たくさん使ってみて、わかったことがある。それは、写真や画像は想像を補うための材料でしかないということ。私の脳内に鮮明なイメージがある場所へなら、写真などがなくても飛ぶことができるようだ。
「やばい、これ、めっちゃ便利だ。どんな敵が来ても触れさえすれば遠いところに飛ばしちゃえるし……。会社にもテレポートすれば、晴れの日でも出勤できたり……?」
手に入れたチート能力に歓喜していると、突然ふわりと頭に手が乗せられた。
「……良くやった」
「へっ?」
気付くと、そのまま頭を撫でられていた。あまりの衝撃で、私は目をぱちくりさせてしまった。『良くやった』って……無惨様がまさかそんなことを言うなんて。

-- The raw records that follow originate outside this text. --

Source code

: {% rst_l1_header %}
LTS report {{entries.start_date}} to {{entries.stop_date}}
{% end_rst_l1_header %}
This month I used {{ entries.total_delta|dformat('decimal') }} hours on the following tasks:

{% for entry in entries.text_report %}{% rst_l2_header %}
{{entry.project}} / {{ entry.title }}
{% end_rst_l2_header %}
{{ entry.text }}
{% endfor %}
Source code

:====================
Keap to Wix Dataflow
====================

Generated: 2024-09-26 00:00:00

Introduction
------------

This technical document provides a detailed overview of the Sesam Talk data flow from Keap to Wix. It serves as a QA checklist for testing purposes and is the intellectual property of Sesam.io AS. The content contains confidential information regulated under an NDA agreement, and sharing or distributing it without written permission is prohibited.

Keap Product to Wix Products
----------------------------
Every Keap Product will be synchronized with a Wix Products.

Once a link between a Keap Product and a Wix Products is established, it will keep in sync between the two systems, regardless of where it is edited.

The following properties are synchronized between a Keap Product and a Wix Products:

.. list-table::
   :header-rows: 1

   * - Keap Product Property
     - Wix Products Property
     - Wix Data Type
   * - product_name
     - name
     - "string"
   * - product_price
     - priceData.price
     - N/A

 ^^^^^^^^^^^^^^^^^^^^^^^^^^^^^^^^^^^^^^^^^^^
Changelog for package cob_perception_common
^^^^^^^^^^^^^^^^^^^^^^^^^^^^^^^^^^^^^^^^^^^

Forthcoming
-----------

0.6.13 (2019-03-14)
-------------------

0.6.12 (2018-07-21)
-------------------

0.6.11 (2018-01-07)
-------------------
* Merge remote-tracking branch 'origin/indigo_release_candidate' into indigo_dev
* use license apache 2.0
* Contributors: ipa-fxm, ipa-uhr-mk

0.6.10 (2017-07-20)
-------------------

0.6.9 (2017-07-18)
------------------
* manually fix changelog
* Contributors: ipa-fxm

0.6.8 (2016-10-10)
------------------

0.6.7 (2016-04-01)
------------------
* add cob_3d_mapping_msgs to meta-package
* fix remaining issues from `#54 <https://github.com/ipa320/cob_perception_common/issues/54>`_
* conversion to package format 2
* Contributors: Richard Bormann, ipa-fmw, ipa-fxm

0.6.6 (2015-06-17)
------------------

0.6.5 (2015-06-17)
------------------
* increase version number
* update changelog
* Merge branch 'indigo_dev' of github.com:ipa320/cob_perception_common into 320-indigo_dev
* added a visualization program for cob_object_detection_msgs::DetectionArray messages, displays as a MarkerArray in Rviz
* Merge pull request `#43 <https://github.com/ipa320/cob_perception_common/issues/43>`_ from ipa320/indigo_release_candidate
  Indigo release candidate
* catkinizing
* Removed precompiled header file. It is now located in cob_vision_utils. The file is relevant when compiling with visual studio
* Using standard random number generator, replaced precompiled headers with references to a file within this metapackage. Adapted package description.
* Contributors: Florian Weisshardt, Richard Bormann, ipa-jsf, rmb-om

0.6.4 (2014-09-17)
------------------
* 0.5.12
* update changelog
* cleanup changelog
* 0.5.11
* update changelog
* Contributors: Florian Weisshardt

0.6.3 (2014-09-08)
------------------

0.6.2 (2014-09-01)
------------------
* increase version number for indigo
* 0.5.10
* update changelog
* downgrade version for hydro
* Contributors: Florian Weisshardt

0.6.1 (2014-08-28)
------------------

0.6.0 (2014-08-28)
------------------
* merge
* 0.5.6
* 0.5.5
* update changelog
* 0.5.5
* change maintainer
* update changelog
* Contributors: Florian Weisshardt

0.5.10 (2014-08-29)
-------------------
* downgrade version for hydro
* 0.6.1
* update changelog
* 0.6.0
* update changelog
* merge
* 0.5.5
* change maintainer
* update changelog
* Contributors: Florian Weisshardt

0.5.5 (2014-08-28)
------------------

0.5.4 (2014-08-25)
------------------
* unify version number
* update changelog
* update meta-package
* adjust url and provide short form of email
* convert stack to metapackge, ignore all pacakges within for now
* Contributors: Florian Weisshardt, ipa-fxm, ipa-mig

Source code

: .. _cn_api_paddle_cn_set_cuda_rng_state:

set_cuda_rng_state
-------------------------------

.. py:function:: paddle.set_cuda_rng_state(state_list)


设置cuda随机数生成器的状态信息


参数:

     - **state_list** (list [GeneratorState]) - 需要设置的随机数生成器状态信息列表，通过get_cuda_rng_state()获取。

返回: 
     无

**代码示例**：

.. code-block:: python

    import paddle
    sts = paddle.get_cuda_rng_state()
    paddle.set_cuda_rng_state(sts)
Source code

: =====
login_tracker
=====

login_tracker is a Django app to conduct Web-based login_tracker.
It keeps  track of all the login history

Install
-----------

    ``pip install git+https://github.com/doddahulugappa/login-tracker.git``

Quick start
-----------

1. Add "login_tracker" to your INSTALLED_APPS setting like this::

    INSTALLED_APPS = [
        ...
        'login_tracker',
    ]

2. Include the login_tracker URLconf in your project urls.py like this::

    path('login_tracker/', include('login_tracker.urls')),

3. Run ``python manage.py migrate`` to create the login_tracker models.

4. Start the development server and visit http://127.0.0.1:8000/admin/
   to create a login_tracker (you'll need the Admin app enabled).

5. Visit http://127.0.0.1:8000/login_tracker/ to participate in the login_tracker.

「お前を拾って正解だった。お前には何の異能も期待していなかったのだがな」
「え、ええ……?」
そのまま抱き寄せられ、腕の中に納められると身体が熱くなった。いつものように、からかわれているわけではないと直感したから……だろうか。
「な、なんか無惨様が素直にあたしを褒めるのって初めてですね」
「今まで褒めるところがなかっただけの話だ。私は全てを正当に評価している」
「で、ですよね。無惨様はいつも正しいし、何も間違えません……」
「褒美をくれてやる」
「え……」
ほ、褒美って、どういう――と考える暇もなく、唇が塞がれた。